Getting Started

This page provides basic tutorial about the usage of HeteroCL DigitRec sample.

For installation instructions, please see INSTALL.md.

Generate Kernel file automatically.
Generate Host file automatically.
Generate Wrapper file automatically.
Runtime system.

The whole pipeline

You can use the following HeteroCL code to start the whole pipeline.Here is an example of building the KNN-Based Digit Recognition. You can name it as digitrec_main.py

import heterocl as hcl
import time
import numpy as np
import math
from digitrec_data import read_digitrec_data

# Declare some constants and data types. For images, we need unsigned 49-bit
# integers, while for knn matrices, we need unsigned 6-bit integers.
N = 7 * 7
max_bit = int(math.ceil(math.log(N, 2)))
data_size = (10, 1800)

# HeteroCL provides users with a set of bit-accurate data types, which include
# unsigned/signed arbitrary-bit integers and unsigned/signed fixed-points.
# Here we use `UInt(N)` for an N-bit unsigned integer.
dtype_image = hcl.UInt(N)
dtype_knnmat = hcl.UInt(max_bit)

# We can initialize a HeteroCL environment with default data type by using
# `hcl.init(dtype)`. Here we set the default data type of each variable to
# the unsigned integer with the maximum bitwidth.
hcl.init(dtype_image)

##############################################################################
# Top Function Offloaded to FPGA
# ==============================
# Following we show the code first. For each code block, you can find a
# corresponding explanation at the end of the top function.

def top(target=None):

    # Algorithm definition (§1)
    def knn(test_image, train_images):

        # Imperative programming and bit operations (§2)
        def popcount(num):
            out = hcl.local(0, "out")
            with hcl.for_(0, train_images.type.bits) as i:
                # Bit selection operation
                out[0] += num[i]
            return out[0]

        # This function update the candidates, i.e., `knn_mat`. Here we mutate
        # through the shape of tensor `dist`. For each `dist` value, if it is
        # smaller than the maximum candidate, we replace it.
        def update_knn(dist, knn_mat, i, j):
            max_id = hcl.local(0, "max_id")
            with hcl.for_(0, 3) as k:
                with hcl.if_(knn_mat[i][k] > knn_mat[i][max_id[0]]):
                    max_id[0] = k
            with hcl.if_(dist[i][j] < knn_mat[i][max_id[0]]):
                knn_mat[i][max_id[0]] = dist[i][j]

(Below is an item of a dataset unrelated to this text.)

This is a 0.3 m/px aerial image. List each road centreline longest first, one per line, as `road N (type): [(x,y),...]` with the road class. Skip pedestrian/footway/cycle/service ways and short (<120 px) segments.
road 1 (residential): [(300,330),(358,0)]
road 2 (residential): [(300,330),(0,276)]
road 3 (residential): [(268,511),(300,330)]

        # Main algorithm (§3)
        # Fist step: XOR (§3.1)
        diff = hcl.compute(train_images.shape,
                           lambda x, y: train_images[x][y] ^ test_image,
                           "diff")

        # Second step: popcount (§3.2)
        dist = hcl.compute(diff.shape,
                           lambda x, y: popcount(diff[x][y]),
                           "dist")


        # Third step: initialize the candidates (§3.3)
        knn_mat = hcl.compute((10, 3), lambda x, y: 50, "knn_mat")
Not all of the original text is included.